Some October selections for fishing:
Fenton Lake will fish well if its stocked again, otherwise it will be disappointing. There seem to be fewer brown trout in the lake every year as it fills with ash and debris, so without stocking the fall outlook for Fenton is not good.
As reported last edition the lower Las Vacas below the Girl Scout Camp is fishing well for wild browns. This is also the case for the Las Vacas above the Girl Scout Camp along FR 20 where a shot at a 15+ inch brown trout is a real possibility. There are rainbow holdovers in the mile or so above the Camp most years.
The entire runs of both the Rios Cebolla and San Antonio, even in their lower reaches, should fish well all month for wild fish, and in a few places (e.g., Dark Canyon) there may be rainbow holdovers.
If you can make the hike up into the San Pedro Parks Wilderness (SPPW) there should be at least another 2 - 3 weeks of cutthroat fishing. The shortest hike is to the Rito de Las Perchas which is a mile of grueling uphill pulls. If you have access to a horse the SPPW is the place to fish for October. Unfortunately, San Gregorio Lake was not stocked this year.

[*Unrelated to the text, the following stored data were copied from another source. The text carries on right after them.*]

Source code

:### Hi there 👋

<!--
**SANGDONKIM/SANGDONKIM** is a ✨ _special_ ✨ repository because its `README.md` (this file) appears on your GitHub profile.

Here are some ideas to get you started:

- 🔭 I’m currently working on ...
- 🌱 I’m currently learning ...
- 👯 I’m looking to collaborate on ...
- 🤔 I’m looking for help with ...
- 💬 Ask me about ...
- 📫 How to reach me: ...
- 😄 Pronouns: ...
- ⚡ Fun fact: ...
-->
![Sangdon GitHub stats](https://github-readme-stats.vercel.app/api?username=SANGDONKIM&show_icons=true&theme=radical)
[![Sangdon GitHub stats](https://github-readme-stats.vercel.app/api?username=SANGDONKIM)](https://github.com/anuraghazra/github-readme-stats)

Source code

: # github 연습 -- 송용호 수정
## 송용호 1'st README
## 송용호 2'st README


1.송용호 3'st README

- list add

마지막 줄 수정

The Rio Frijoles in the Bandelier is fishing well. This is a (4 years) recovered cutthroat stream that is doing well. If hiking in from Ponderosa Campground a second car at the visitor center is very handy for getting back to the start point. Hiking in from the Bandelier Visitor Center is also an option, and fishing is allowed above the bridge near Alcove House.
With the monsoon moisture, some of our smallest streams are worth a look. Examples include the Rito Penas Negras, Rio Puerco (FR 103 access), Rio Capulin (Bandelier Wild), Paliza Canyon, and the waters of the northwestern Jemez (e.g., Canones and Polvadera Creeks).
Dry flies should rule most of the month if the weather holds, but if we get a cold spell that could change, and indicator or Euro-style nymphing may be called for. Look up occasionally - the fall forest is not to be missed! Tight lines.